Envision two physicians presented with identical information regarding precisely the same patient giving quite distinct analyses. Now imagine the main reason for the distinction is because the physicians have left their diagnosis in the morning or day, or in the start or the end of the week.
This is”sound” — the reason human judgements which should be identical vary — that Daniel Kahneman, one of the world’s best-known psychologists and winner of the 2002 Nobel Prize in Economics, tackles in his most recent publication, Noise: A Flaw in Human Judgment.
Kahneman won his Nobel prize for his work with fellow Israeli psychologist Amos Tversky on how cognitive biases shape conclusion. Their job, starting in the late 1960s, laid the foundation for the new field of behavioural economics, which challenged the economic orthodoxy which decisions are logical.
Kahneman’s previous publication Thinking, Quick and Slow, published in 2011, attracted much of this work to the attention of a wider audience and cemented his standing as a foundational figure in the comprehension of human behaviour.
In Noise, co-authored by Olivier Sibony and Cass Sunstein he investigates a different phenomenon to cognitive bias.
Bias is a mental process, and could be detected in individual conclusion, the genial 87-year-old explained to me when I interviewed him (via video) for the UNSW Centre for Thoughts. “However, we can’t identify sound in a particular judgement.” Instead we have to look at sets of judgements to discover sound.
Kahneman’s new publication presents several persuasive instances from business, medicine, and criminal justice where judgments seem to change for no”good” reason.
1 example is fingerprint analysis, with the same analyst making different judgements about precisely the same print at different points in time. If the analyst has just the fingerprint to look in — and no other information regarding the case — and decides on one occasion it’s a game and on another it’s inconclusive, that’s sound.
If, on the other hand, the analyst changes their mind due to additional information (like they’re told ballistics evidence suggests a different conclusion), that’s bias.
Both are a issue, Kahneman states. However, because sound can only be identified in statistics, it’s more difficult to consider, and so tends to go undiscussed.
Noise in program judgements
Kahneman’s publication discusses several unique types of sound, but the most critical discussion relates to system sound — that the variability in decisions appearing in programs meant to produce uniform judgements.
There are lots of situations where diversity of view is highly desirable. “Noise is the variability where you do not want it,” Kahneman said.

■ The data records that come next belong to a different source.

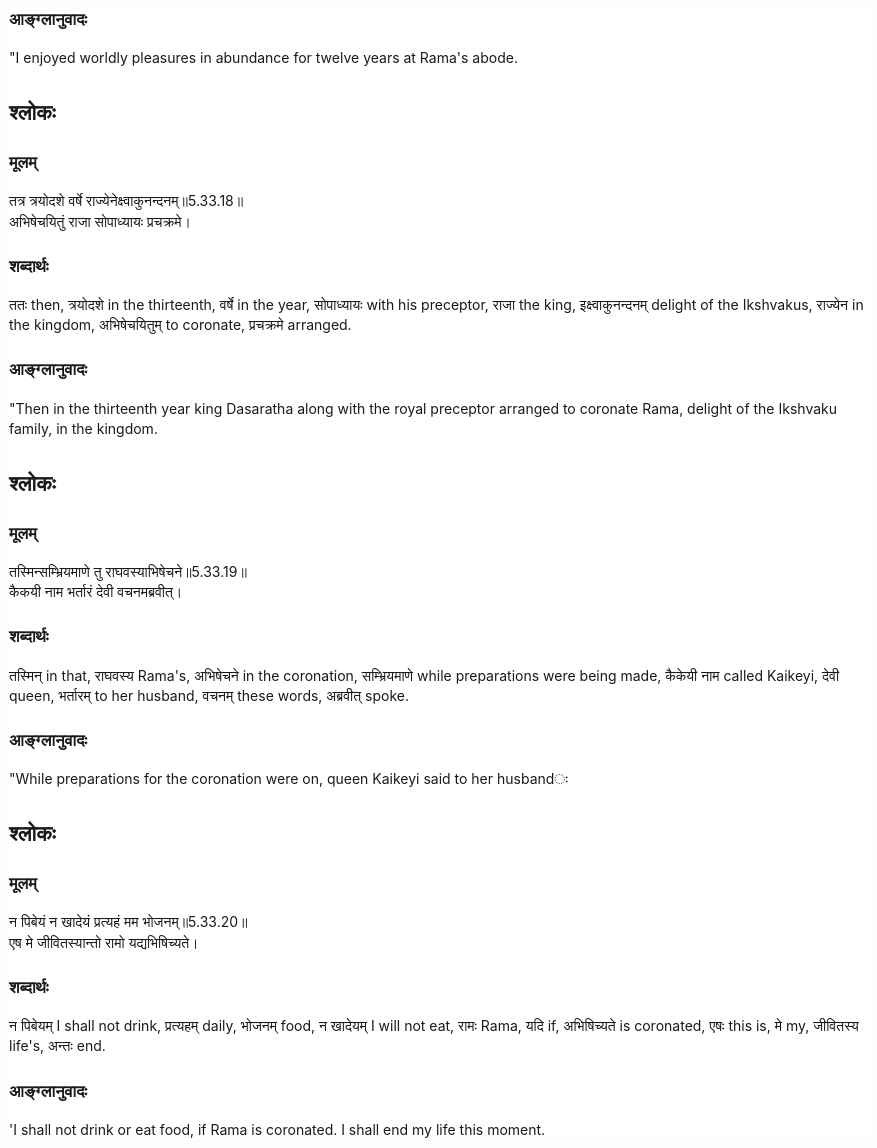 ### आङ्ग्लानुवादः
"I enjoyed worldly pleasures in abundance for twelve years at Rama's abode.



## श्लोकः
### मूलम्
तत्र त्रयोदशे वर्षे राज्येनेक्ष्वाकुनन्दनम्॥5.33.18॥  
अभिषेचयितुं राजा सोपाध्यायः प्रचक्रमे।

### शब्दार्थः
ततः then, त्रयोदशे in the thirteenth, वर्षे in the year, सोपाध्यायः with his preceptor, राजा the king, इक्ष्वाकुनन्दनम् delight of the Ikshvakus, राज्येन in the kingdom, अभिषेचयितुम् to coronate, प्रचक्रमे arranged.

### आङ्ग्लानुवादः
"Then in the thirteenth year king Dasaratha along with the royal preceptor arranged to  coronate Rama, delight of the Ikshvaku family, in the kingdom.



## श्लोकः
### मूलम्
तस्मिन्सम्भ्रियमाणे तु राघवस्याभिषेचने॥5.33.19॥  
कैकयी नाम भर्तारं देवी वचनमब्रवीत्।

### शब्दार्थः
तस्मिन् in that, राघवस्य Rama's, अभिषेचने in the coronation, सम्भ्रियमाणे while preparations were being made, कैकेयी नाम called Kaikeyi, देवी queen, भर्तारम् to her husband, वचनम् these words, अब्रवीत् spoke.

### आङ्ग्लानुवादः
"While preparations for the coronation were on, queen Kaikeyi said to her husbandः



## श्लोकः
### मूलम्
न पिबेयं न खादेयं प्रत्यहं मम भोजनम्॥5.33.20॥  
एष मे जीवितस्यान्तो रामो यद्यभिषिच्यते।

### शब्दार्थः
न पिबेयम् I shall not drink, प्रत्यहम् daily, भोजनम् food, न खादेयम् I will not eat, रामः Rama, यदि if, अभिषिच्यते is coronated, एषः this is, मे my, जीवितस्य life's, अन्तः end.

### आङ्ग्लानुवादः
'I shall not drink or eat food, if Rama is coronated. I shall end my life this moment.
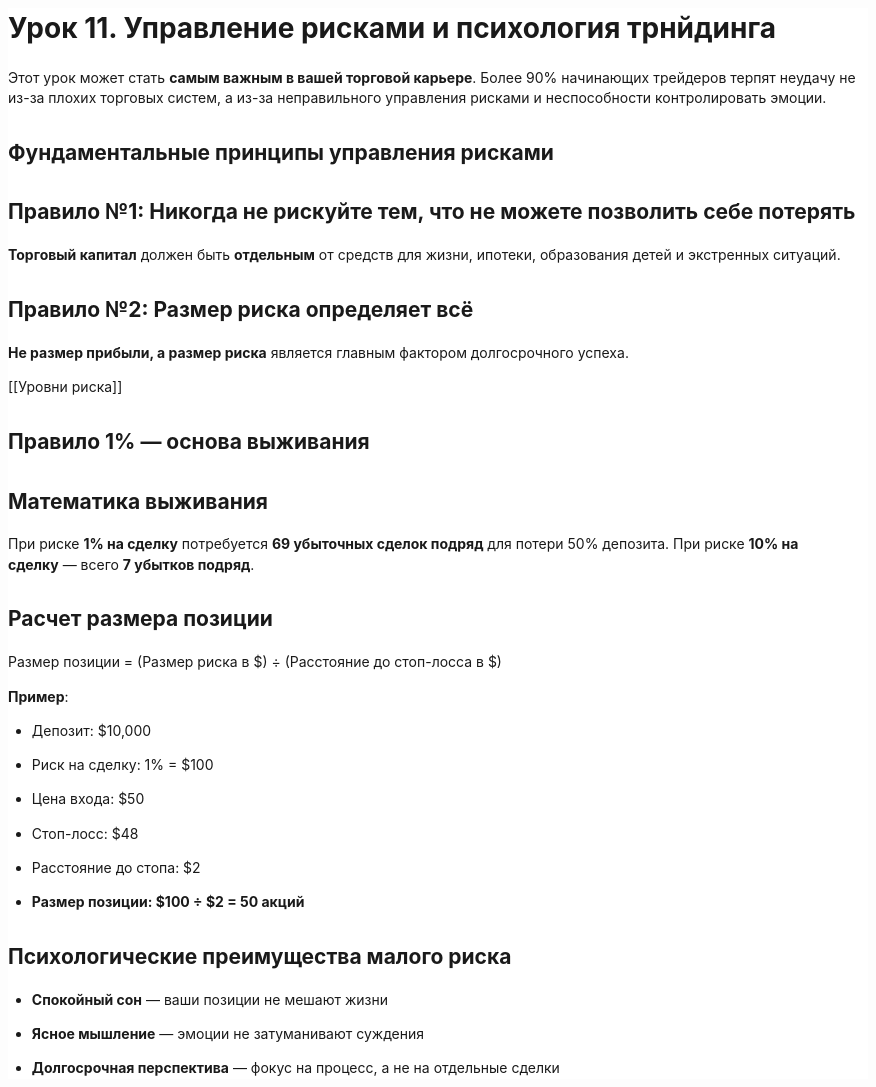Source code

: # Урок 11. Управление рисками и психология трнйдинга

Этот урок может стать **самым важным в вашей торговой карьере**. Более 90% начинающих трейдеров терпят неудачу не из-за плохих торговых систем, а из-за неправильного управления рисками и неспособности контролировать эмоции.

## Фундаментальные принципы управления рисками

## Правило №1: Никогда не рискуйте тем, что не можете позволить себе потерять

**Торговый капитал** должен быть **отдельным** от средств для жизни, ипотеки, образования детей и экстренных ситуаций.

## Правило №2: Размер риска определяет всё

**Не размер прибыли, а размер риска** является главным фактором долгосрочного успеха.

[[Уровни риска]]

## Правило 1% — основа выживания

## Математика выживания

При риске **1% на сделку** потребуется **69 убыточных сделок подряд** для потери 50% депозита. При риске **10% на сделку** — всего **7 убытков подряд**.

## Расчет размера позиции

Размер позиции = (Размер риска в $) ÷ (Расстояние до стоп-лосса в $)

**Пример**:

- Депозит: $10,000
    
- Риск на сделку: 1% = $100
    
- Цена входа: $50
    
- Стоп-лосс: $48
    
- Расстояние до стопа: $2
    
- **Размер позиции: $100 ÷ $2 = 50 акций**

## Психологические преимущества малого риска

- **Спокойный сон** — ваши позиции не мешают жизни
    
- **Ясное мышление** — эмоции не затуманивают суждения
    
- **Долгосрочная перспектива** — фокус на процесс, а не на отдельные сделки
    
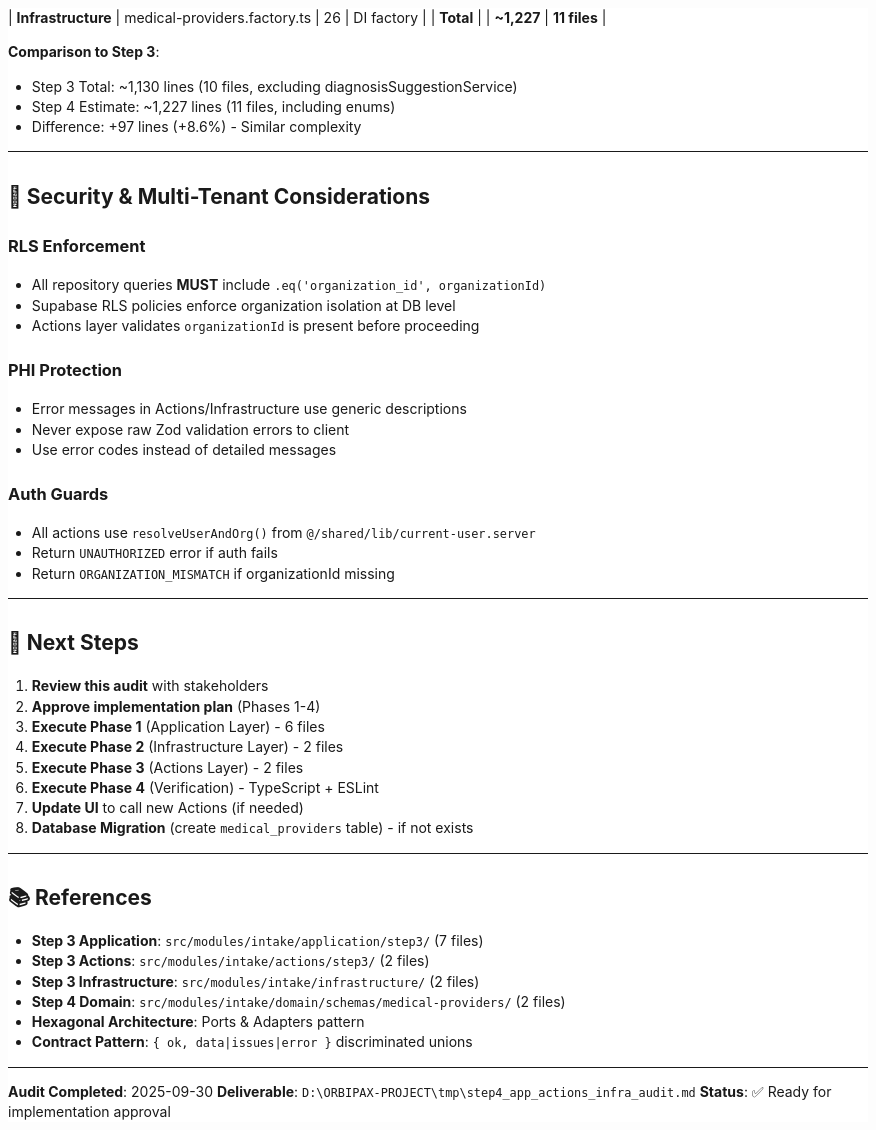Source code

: | **Infrastructure** | medical-providers.factory.ts | 26 | DI factory |
| **Total** |  | **~1,227** | **11 files** |

**Comparison to Step 3**:
- Step 3 Total: ~1,130 lines (10 files, excluding diagnosisSuggestionService)
- Step 4 Estimate: ~1,227 lines (11 files, including enums)
- Difference: +97 lines (+8.6%) - Similar complexity

---

## 🔐 Security & Multi-Tenant Considerations

### RLS Enforcement
- All repository queries **MUST** include `.eq('organization_id', organizationId)`
- Supabase RLS policies enforce organization isolation at DB level
- Actions layer validates `organizationId` is present before proceeding

### PHI Protection
- Error messages in Actions/Infrastructure use generic descriptions
- Never expose raw Zod validation errors to client
- Use error codes instead of detailed messages

### Auth Guards
- All actions use `resolveUserAndOrg()` from `@/shared/lib/current-user.server`
- Return `UNAUTHORIZED` error if auth fails
- Return `ORGANIZATION_MISMATCH` if organizationId missing

---

## 🚀 Next Steps

1. **Review this audit** with stakeholders
2. **Approve implementation plan** (Phases 1-4)
3. **Execute Phase 1** (Application Layer) - 6 files
4. **Execute Phase 2** (Infrastructure Layer) - 2 files
5. **Execute Phase 3** (Actions Layer) - 2 files
6. **Execute Phase 4** (Verification) - TypeScript + ESLint
7. **Update UI** to call new Actions (if needed)
8. **Database Migration** (create `medical_providers` table) - if not exists

---

## 📚 References

- **Step 3 Application**: `src/modules/intake/application/step3/` (7 files)
- **Step 3 Actions**: `src/modules/intake/actions/step3/` (2 files)
- **Step 3 Infrastructure**: `src/modules/intake/infrastructure/` (2 files)
- **Step 4 Domain**: `src/modules/intake/domain/schemas/medical-providers/` (2 files)
- **Hexagonal Architecture**: Ports & Adapters pattern
- **Contract Pattern**: `{ ok, data|issues|error }` discriminated unions

---

**Audit Completed**: 2025-09-30
**Deliverable**: `D:\ORBIPAX-PROJECT\tmp\step4_app_actions_infra_audit.md`
**Status**: ✅ Ready for implementation approval
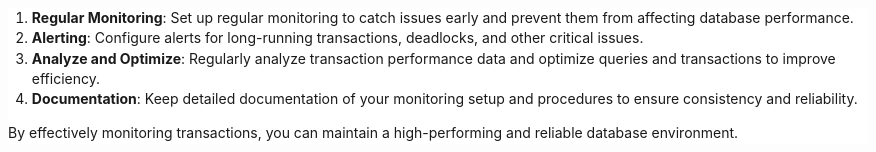 1. **Regular Monitoring**: Set up regular monitoring to catch issues early and prevent them from affecting database performance.
2. **Alerting**: Configure alerts for long-running transactions, deadlocks, and other critical issues.
3. **Analyze and Optimize**: Regularly analyze transaction performance data and optimize queries and transactions to improve efficiency.
4. **Documentation**: Keep detailed documentation of your monitoring setup and procedures to ensure consistency and reliability.

By effectively monitoring transactions, you can maintain a high-performing and reliable database environment.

Think of the judicial system producing sentences, or the underwriting process to establish insurance premiums. Such systems are supposed to speak with”one voice”. We need judicial sentences to reflect the crime, not the judge which occurs to hear the case. We need two underwriters with exactly the same information to figure the same or similar premiums.
The challenge, then, is to identify unwanted variability and then do something to mitigate it.
On this, the publication offers a vital insight which you could apply to your own decision making: resist”premature intuition” — the feeling you”understand” something even when you aren’t sure why you understand.Sometimes intuition is quite helpful for making instant decisions. In other, less time-critical situations, Kahneman states judgements based on instinctive feelings need to be disciplined and delayed.
Read more: Explainer: what is intuition?
Act on intuition only once you have created a balanced and cautious consideration of proof, ” he advised. Just as possible collect that evidence from diverse sources, and from those who have created their own independent conclusion of the signs.
With this, Kahneman said, sound can easily be amplified.
Sticking to artificial intelligence
1 response to the prevalence of sound in judgements would be to turn to machines, and allow computers decide.
Kahneman isn’t yet a enthusiast. He considers artificial intelligence is going to”produce big problems for humankind in the next few decades” and isn’t ready for many of the domains where judgement is necessary.
Read more: Algorithms workers can not see are pulling the direction strings
In the long run, however, he can see a world where we may”not need individuals” to make lots of choices. When it becomes possible to structure problems in regular ways and also to collect sufficient data about those problems, human judges could become superfluous.
Until then there’s plenty to do in reducing human error by enhancing human judgment, instead of eliminating it by outsourcing choices to machines.
Understanding about sound (and prejudice ) will help with that goal.
A listing of Daniel Kahneman’s full conversation with Ben Newell is avaiable on the UNSW Centre for Thoughts’ site.
This Guide is republished from The Conversation under a Creative Commons license. Read the original article.